-- start READING TEXT --
I know it can be scary to offer thoughts and ideas that could potentially be rejected or feel paralyzed by fear because you might say something wrong. For me, I started off small. I offered an idea here and there in safe environments like my weekly department meetings. And sure enough, it became easier along the way. While there may be uncertainty, I think the benefits of speaking up outweigh the risks. For example, I was part of a committee on which I was very active. Over time my colleagues started to look to me as a resource and a thought leader, which later resulted in being asked to lead the committee. I’ve seen proof good things can come by sharing.

Get a Mentor
I did not start thinking about getting a mentor until later in my career. It was when I felt like I was floating around with no goal in mind I started to think carefully about joining a mentorship program. I sought out my supervisor and other colleagues about mentorship programs. They gave me some helpful tips and recommendations like have a goal in mind and find someone who is doing well in the industry you are in. What I appreciated about my mentor from the program was he offered different perspectives and challenged me to look at things differently. This is not to say you have to go through a mentorship program necessarily. You probably have many of them around you, like your supervisor. I learned also you can not always wait for a mentor to pursue you, you often have to initiate the relationship.
-- end READING TEXT --
-- start GIVEN RECORDS --
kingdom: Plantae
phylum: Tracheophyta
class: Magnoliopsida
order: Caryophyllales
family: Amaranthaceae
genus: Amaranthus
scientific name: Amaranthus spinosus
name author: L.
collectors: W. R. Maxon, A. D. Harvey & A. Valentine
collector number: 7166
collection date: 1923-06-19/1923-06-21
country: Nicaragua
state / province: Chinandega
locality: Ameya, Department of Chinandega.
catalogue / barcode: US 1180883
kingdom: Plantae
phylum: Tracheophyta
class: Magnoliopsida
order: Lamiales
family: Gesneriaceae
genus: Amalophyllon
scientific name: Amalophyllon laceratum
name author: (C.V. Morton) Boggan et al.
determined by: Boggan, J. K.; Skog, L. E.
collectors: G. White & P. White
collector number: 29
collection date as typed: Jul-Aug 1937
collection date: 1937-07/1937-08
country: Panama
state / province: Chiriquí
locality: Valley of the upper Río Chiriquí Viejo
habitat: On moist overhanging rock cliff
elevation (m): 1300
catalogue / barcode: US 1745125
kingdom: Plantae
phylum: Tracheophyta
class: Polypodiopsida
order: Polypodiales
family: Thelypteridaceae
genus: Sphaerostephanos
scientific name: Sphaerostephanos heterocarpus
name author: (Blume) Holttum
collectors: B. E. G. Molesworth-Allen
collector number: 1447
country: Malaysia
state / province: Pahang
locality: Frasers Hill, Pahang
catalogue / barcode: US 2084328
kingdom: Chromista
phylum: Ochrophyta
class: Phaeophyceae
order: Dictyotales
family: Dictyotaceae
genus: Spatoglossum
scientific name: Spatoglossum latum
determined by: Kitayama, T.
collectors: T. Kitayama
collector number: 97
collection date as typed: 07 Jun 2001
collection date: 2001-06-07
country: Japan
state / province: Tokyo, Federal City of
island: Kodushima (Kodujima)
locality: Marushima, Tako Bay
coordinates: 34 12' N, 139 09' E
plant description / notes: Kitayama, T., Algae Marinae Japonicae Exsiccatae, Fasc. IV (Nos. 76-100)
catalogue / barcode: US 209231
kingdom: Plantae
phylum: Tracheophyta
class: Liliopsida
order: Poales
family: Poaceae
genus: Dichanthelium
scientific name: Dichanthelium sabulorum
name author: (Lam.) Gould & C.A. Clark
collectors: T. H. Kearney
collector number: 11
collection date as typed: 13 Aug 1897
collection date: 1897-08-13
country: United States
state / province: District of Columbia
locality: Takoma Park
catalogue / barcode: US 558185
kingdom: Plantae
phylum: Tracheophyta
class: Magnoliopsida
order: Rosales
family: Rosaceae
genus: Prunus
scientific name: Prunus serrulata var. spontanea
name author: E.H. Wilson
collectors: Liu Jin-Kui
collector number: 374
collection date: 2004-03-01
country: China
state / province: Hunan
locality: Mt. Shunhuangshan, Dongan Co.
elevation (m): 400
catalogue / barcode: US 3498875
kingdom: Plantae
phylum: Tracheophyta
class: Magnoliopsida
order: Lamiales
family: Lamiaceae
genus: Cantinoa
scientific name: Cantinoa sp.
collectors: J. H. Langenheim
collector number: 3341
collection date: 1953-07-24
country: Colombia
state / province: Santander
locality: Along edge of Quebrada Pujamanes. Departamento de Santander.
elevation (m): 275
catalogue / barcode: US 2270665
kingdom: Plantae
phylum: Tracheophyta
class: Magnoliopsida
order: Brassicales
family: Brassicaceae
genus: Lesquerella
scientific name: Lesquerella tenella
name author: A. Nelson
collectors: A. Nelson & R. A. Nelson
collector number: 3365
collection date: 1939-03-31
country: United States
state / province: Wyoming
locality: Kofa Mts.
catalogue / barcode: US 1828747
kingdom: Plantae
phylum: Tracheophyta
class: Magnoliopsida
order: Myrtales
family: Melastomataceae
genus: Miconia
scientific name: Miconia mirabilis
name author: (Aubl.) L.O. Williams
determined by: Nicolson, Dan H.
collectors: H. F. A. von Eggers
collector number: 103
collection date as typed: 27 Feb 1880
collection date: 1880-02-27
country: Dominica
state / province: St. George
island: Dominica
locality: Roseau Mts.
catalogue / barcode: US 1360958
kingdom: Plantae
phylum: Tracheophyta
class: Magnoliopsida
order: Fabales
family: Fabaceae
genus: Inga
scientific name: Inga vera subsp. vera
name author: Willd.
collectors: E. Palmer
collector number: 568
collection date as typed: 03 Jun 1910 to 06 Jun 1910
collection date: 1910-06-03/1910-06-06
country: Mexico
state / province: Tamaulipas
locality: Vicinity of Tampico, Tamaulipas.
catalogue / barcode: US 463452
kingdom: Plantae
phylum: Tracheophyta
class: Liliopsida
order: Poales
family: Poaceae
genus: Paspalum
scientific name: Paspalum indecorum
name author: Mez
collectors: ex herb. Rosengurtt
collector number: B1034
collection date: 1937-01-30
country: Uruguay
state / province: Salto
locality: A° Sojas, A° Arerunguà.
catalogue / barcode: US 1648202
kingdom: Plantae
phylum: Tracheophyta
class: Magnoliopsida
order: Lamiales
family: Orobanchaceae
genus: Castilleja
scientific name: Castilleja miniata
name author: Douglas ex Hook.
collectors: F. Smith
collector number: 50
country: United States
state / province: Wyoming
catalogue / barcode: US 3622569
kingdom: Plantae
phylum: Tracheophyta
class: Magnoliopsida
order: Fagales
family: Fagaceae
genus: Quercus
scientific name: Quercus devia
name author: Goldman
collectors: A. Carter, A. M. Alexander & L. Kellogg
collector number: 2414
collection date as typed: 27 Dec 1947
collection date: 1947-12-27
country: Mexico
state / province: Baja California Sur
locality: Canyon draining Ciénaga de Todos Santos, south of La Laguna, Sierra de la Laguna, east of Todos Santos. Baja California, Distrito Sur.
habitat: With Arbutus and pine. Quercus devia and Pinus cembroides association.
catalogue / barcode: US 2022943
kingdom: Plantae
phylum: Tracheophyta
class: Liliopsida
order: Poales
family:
-- end GIVEN RECORDS --
### WRITTEN INSTRUCTION
Please answer these questions about the career-advice text:
1. In what setting did the writer begin offering ideas?
2. What was the writer eventually asked to do with the committee?
3. Whom did the writer consult about mentorship programs?

### ANSWER TO THIS PROBLEM
1. Weekly department meetings
2. Lead it
3. The writer's supervisor and other colleagues